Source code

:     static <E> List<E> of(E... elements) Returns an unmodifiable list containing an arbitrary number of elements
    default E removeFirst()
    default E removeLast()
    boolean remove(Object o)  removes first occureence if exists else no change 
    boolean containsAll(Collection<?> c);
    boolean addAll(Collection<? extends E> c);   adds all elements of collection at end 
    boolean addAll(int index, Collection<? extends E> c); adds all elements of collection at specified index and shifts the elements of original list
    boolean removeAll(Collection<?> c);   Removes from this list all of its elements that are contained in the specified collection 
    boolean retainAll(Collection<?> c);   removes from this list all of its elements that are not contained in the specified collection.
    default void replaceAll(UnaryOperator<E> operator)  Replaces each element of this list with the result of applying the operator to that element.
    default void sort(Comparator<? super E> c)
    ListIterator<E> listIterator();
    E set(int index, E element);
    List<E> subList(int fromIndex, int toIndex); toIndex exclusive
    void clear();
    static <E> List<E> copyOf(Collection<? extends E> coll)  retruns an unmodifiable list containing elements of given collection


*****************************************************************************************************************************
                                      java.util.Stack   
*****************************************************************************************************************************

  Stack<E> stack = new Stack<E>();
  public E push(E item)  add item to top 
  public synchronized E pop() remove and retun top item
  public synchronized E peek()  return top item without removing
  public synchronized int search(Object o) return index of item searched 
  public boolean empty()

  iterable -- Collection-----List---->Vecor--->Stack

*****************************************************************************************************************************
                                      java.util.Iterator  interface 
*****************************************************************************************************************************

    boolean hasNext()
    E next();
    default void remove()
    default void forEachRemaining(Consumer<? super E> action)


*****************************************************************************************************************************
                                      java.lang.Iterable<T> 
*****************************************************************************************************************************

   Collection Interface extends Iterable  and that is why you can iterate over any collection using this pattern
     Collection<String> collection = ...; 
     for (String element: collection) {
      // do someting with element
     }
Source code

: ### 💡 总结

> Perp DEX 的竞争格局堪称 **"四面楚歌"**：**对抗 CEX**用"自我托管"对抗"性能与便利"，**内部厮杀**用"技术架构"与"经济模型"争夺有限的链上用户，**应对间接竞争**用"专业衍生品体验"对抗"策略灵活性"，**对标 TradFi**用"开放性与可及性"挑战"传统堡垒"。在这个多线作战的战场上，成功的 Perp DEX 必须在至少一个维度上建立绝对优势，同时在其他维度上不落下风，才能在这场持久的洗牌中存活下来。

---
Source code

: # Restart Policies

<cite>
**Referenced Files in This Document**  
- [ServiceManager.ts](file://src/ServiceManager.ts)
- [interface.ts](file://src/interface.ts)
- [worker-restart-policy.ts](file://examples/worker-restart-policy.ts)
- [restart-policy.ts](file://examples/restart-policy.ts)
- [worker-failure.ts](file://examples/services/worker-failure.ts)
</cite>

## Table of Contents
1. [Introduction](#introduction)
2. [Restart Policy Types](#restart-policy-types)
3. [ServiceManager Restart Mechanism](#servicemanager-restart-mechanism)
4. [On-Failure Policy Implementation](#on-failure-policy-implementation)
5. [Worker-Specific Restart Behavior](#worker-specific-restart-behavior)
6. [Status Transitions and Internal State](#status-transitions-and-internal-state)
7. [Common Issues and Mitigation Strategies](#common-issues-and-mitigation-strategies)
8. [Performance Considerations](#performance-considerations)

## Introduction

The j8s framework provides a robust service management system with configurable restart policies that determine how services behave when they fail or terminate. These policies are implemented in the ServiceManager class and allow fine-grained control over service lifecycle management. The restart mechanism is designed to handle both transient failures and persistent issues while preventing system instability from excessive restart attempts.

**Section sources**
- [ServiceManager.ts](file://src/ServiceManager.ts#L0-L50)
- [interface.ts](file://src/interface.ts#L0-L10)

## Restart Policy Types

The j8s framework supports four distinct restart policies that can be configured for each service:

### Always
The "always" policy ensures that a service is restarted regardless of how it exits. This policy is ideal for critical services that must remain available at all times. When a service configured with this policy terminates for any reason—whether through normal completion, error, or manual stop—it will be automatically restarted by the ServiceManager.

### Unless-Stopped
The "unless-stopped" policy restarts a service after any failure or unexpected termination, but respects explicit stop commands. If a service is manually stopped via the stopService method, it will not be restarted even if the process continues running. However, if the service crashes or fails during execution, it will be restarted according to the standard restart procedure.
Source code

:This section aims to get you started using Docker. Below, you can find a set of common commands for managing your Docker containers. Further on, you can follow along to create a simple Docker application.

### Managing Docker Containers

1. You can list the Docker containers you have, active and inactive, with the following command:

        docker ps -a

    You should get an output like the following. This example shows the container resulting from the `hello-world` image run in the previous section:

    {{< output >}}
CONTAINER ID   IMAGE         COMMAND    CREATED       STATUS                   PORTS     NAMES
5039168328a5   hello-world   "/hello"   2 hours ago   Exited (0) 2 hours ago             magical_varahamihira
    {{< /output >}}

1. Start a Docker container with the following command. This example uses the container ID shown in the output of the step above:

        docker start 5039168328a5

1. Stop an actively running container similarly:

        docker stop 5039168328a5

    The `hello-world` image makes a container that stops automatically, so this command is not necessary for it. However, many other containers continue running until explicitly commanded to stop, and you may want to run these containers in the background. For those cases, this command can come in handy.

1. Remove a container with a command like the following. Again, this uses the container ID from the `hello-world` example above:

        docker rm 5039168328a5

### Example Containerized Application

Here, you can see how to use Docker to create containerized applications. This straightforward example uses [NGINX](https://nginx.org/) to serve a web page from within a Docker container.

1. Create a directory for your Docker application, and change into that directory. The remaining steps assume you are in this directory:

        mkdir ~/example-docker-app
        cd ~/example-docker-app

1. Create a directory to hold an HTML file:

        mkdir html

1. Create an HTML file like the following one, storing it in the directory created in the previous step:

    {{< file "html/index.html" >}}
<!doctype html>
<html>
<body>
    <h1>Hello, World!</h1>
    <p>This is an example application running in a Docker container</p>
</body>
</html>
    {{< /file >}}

▶ **How to complete this task**:
Of the lines above, output exactly those from the line bearing "Here, you can" through the line bearing "cd ~/example-docker-app", inclusive.

▶ **Completed exercise**:
Here, you can see how to use Docker to create containerized applications. This straightforward example uses [NGINX](https://nginx.org/) to serve a web page from within a Docker container.

1. Create a directory for your Docker application, and change into that directory. The remaining steps assume you are in this directory:

        mkdir ~/example-docker-app
        cd ~/example-docker-app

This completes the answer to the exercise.